Suppose we have the following model of our environment:
$\hat{y}_t = e^{dayofweekeffect} * x_{1, t}^{\beta_0} * x_{2, t}^{\beta_1}$
which we can linearize into: $log(\hat{y}_t)= dayofweekeffect + \beta_0 * log(x_{1, t}) + \beta_1 * log(x_{2, t})$
To imagine this, lets assume that $y$ consists of daily sales and $x_{1, t}, x_{2, t}$ different daily investments, lets assume promotional activitiy expenditure. Our investments are not the sole driver behind sales, the baseline sales is modelled by $dayofweekeffect$. We can imagine that the $dayofweekeffect$ is modelled by fourier terms or dummies. Notice that we dont "control" for the dayofweekeffect in the sense that we have an proxy for dayofweekeffect but instead we use dummies or fourier terms and models it "simultaneously". We could also imagine some structural time series model trying to decompose the effects.

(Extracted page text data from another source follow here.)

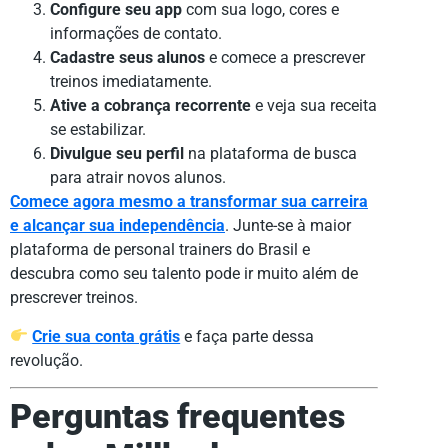
Configure seu app
com sua logo, cores e
informações de contato.
Cadastre seus alunos
e comece a prescrever
treinos imediatamente.
Ative a cobrança recorrente
e veja sua receita
se estabilizar.
Divulgue seu perfil
na plataforma de busca
para atrair novos alunos.
Comece agora mesmo a transformar sua carreira
e alcançar sua independência
. Junte-se à maior
plataforma de personal trainers do Brasil e
descubra como seu talento pode ir muito além de
prescrever treinos.
Crie sua conta grátis
e faça parte dessa
revolução.
Perguntas frequentes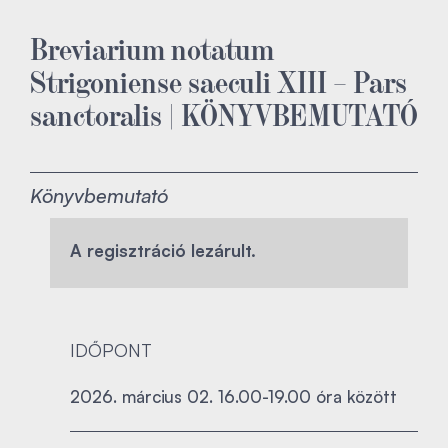
Breviarium notatum
Strigoniense saeculi XIII – Pars
sanctoralis | KÖNYVBEMUTATÓ
Könyvbemutató
A regisztráció lezárult.
IDŐPONT
2026. március 02. 16.00-19.00 óra között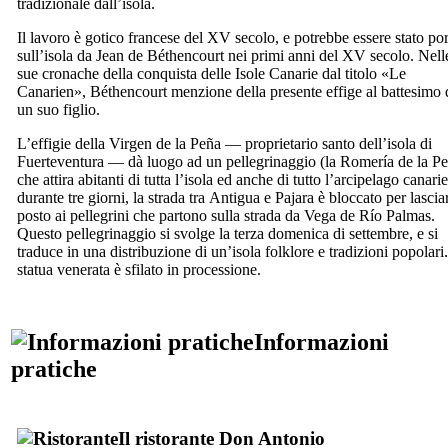
tradizionale dall’isola.
Il lavoro è gotico francese del
XV
secolo, e potrebbe essere stato por
sull’isola da
Jean de Béthencourt
nei primi anni del
XV
secolo. Nell
sue cronache della conquista delle Isole Canarie dal titolo «
Le
Canarien
»,
Béthencourt
menzione della presente effige al battesimo 
un suo figlio.
L’effigie della
Virgen de la Peña
— proprietario santo dell’isola di
Fuerteventura
— dà luogo ad un pellegrinaggio (
la Romería de la P
che attira abitanti di tutta l’isola ed anche di tutto l’arcipelago canari
durante tre giorni, la strada tra
Antigua
e
Pajara
è bloccato per lascia
posto ai pellegrini che partono sulla strada da
Vega de Río Palmas.
Questo pellegrinaggio si svolge la terza domenica di settembre, e si
traduce in una distribuzione di un’isola folklore e tradizioni popolari
statua venerata è sfilato in processione.
Informazioni
pratiche
Il ristorante
Don Antonio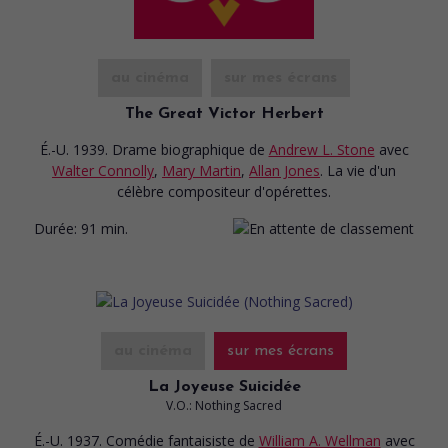
au cinéma
sur mes écrans
The Great Victor Herbert
É.-U. 1939. Drame biographique
de
Andrew L. Stone
avec
Walter Connolly
,
Mary Martin
,
Allan Jones
. La vie d'un
célèbre compositeur d'opérettes.
Durée:
91 min.
au cinéma
sur mes écrans
La Joyeuse Suicidée
V.O.: Nothing Sacred
É.-U. 1937. Comédie fantaisiste
de
William A. Wellman
avec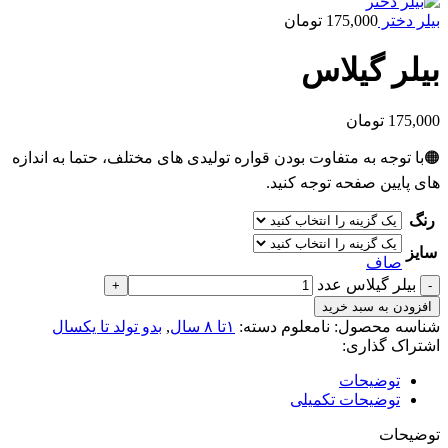
بیلر دختر
175,000
تومان
بیلر گیلاس
175,000
تومان
🟠با توجه به متفاوت بودن قواره تولیدی های مختلف، حتما به اندازه
های پایین صفحه توجه کنید.
رنگ
سایز
صاف
بیلر گیلاس عدد
افزودن به سبد خرید
شناسه محصول:
نامعلوم
دسته:
۱تا ۸ سال
,
بدو تولد تا یکسال
اشتراک گذاری:
توضیحات
توضیحات تکمیلی
توضیحات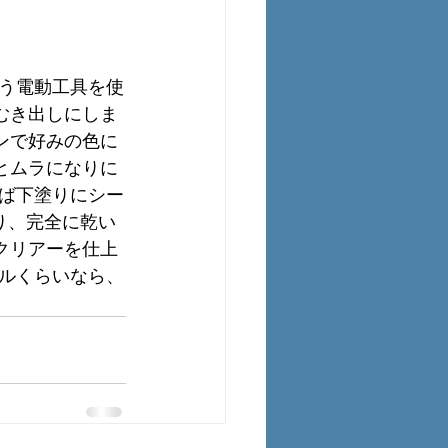
う電動工具を使
むき出しにしま
ンで好みの色に
とムラになりに
ば下塗りにシー
り、完全に乾い
クリアーを仕上
ルくらいなら、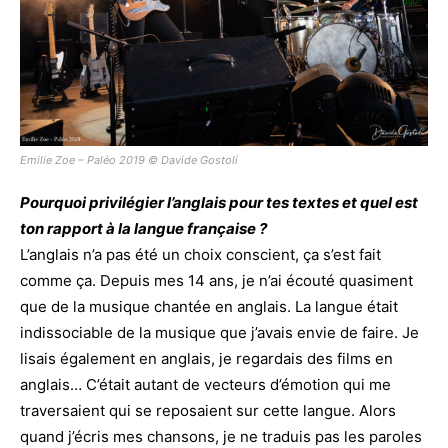
Emilie Zoe – Paléo 2019 © Davide Gostoli
Pourquoi privilégier l’anglais pour tes textes et quel est
ton rapport à la langue française ?
L’anglais n’a pas été un choix conscient, ça s’est fait
comme ça. Depuis mes 14 ans, je n’ai écouté quasiment
que de la musique chantée en anglais. La langue était
indissociable de la musique que j’avais envie de faire. Je
lisais également en anglais, je regardais des films en
anglais… C’était autant de vecteurs d’émotion qui me
traversaient qui se reposaient sur cette langue. Alors
quand j’écris mes chansons, je ne traduis pas les paroles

The dataset is problematic since the previous analyst, did not consider the baseline sales but instead used an model $log(\hat{y}_t) = \beta_{dayofweekeffect_0} * log(x_{1, t}) + \beta_{dayofweekeffect_1} * log(x_{2, t})$ and used this model to optimize expenditure.

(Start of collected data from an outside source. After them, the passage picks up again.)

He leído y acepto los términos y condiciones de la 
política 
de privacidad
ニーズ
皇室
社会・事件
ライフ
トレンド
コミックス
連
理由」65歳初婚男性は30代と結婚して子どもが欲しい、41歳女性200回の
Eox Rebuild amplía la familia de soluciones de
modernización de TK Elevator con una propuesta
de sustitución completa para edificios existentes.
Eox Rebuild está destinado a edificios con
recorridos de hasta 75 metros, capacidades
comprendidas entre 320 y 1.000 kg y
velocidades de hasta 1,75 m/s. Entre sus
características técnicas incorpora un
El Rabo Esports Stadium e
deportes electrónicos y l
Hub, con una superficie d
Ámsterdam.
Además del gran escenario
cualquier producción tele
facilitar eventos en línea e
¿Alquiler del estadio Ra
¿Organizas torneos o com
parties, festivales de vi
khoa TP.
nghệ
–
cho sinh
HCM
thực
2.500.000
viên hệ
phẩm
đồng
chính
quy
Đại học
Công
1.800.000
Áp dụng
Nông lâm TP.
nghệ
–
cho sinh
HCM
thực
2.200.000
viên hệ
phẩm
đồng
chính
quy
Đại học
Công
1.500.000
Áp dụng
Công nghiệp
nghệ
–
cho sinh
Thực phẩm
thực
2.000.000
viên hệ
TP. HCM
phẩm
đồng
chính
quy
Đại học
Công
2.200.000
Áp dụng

This means that he essentially created datapoints for $x_{1, t}$ in which he spent less when the $dayofweekeffect$ was lower and more when the $dayofweekeffect$ was higher.
My goal is to design an experiment(DOE) such that we can efficiently disentangle the $dayofweekeffect$ from the effect of $x_{1, t}$ but i need some guidance on which literature/design criterions i should further investigate.
Question What would be an appropiate design criteria for this scenario?
Also notice, that we are not sure how well he optimized the previous expenditure, there might not be an perfect collinearity between the unknown $dayofweek$-demand and $x_{1, t}$ thus it could be useful to also factor in the previous dataset in some way.